[ABOUT THIS TASK] When a line in the entries contains the word "containing", copy that line in full.

[TASK DATA]
################
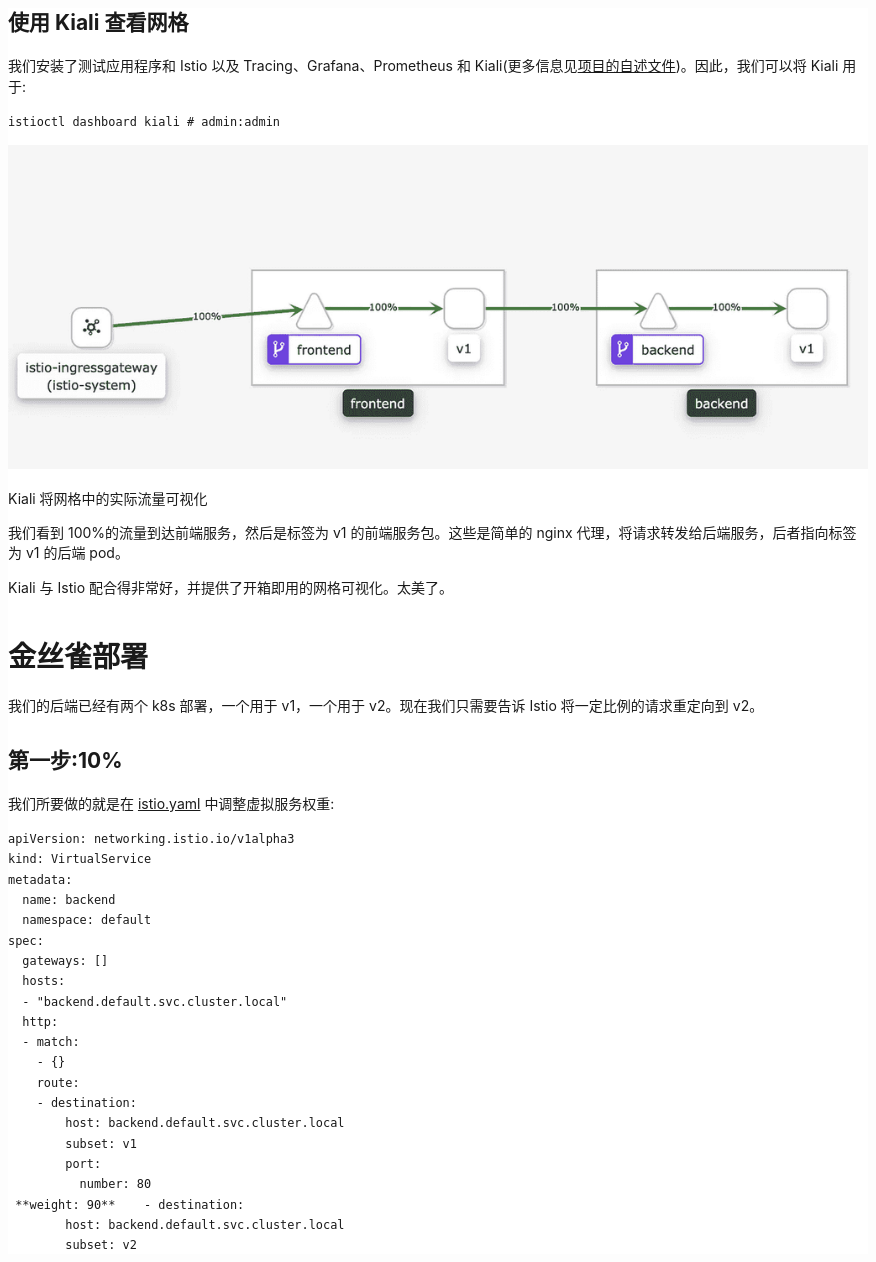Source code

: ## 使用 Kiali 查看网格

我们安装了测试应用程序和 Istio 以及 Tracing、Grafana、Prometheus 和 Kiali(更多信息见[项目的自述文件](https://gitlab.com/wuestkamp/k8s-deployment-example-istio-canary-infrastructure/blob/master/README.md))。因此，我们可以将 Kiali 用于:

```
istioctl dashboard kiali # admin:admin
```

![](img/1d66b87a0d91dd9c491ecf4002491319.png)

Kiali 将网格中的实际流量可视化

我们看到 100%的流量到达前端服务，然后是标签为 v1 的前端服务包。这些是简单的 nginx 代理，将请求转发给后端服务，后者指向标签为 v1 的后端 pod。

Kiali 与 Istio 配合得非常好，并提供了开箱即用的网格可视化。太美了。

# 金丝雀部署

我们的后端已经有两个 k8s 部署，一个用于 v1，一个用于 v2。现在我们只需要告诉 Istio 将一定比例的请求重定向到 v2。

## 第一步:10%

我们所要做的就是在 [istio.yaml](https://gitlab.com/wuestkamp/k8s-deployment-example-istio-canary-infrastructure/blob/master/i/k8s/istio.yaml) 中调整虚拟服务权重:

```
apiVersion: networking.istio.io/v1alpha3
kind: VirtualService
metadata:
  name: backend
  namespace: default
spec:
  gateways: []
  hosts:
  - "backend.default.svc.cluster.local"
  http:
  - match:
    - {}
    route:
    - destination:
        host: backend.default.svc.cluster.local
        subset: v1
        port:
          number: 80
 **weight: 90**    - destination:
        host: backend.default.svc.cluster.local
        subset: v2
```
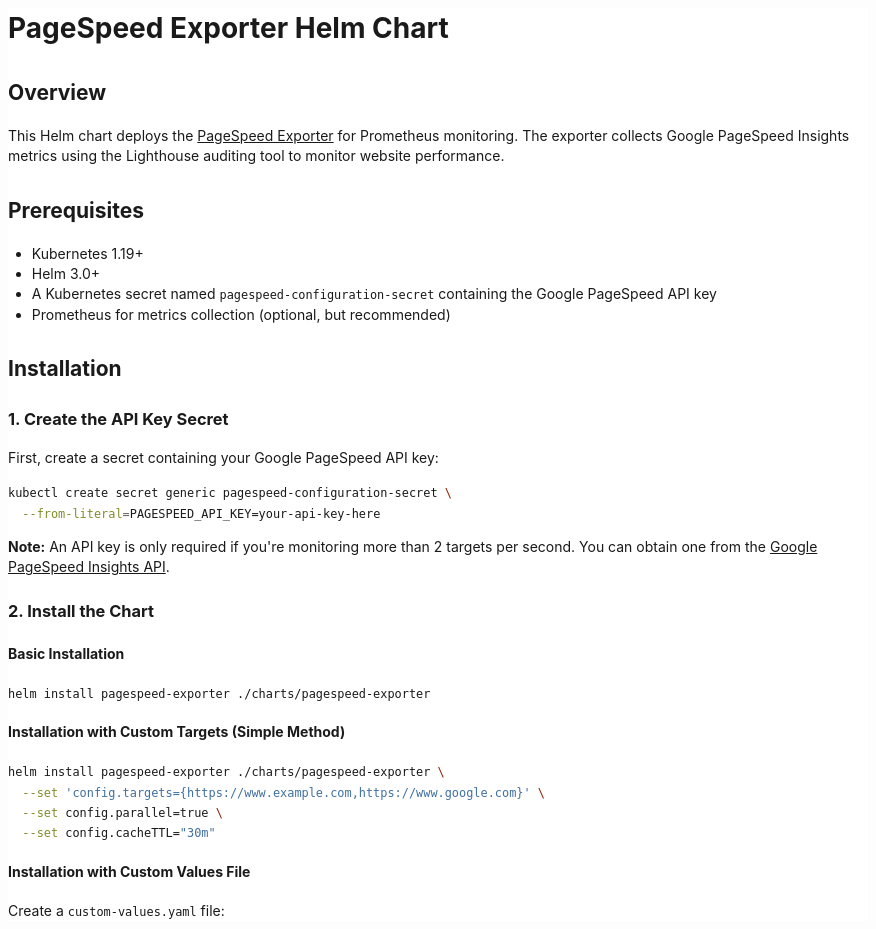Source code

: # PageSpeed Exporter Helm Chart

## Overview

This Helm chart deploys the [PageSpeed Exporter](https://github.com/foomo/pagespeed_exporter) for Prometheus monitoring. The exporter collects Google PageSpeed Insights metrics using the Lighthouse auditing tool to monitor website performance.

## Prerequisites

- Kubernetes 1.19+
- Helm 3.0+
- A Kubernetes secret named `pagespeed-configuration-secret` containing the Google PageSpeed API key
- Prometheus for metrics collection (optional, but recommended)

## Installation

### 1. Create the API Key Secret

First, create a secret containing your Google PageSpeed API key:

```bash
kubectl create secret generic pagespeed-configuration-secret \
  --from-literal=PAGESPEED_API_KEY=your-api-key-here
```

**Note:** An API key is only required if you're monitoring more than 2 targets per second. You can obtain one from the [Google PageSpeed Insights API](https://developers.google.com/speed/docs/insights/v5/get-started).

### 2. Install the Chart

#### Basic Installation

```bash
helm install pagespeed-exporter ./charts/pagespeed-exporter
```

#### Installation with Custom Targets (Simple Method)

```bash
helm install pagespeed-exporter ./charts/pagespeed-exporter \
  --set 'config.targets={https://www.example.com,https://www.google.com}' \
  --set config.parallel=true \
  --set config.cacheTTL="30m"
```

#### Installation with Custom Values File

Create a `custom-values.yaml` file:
################
[ANSWER SPACE]
- A Kubernetes secret named `pagespeed-configuration-secret` containing the Google PageSpeed API key
First, create a secret containing your Google PageSpeed API key:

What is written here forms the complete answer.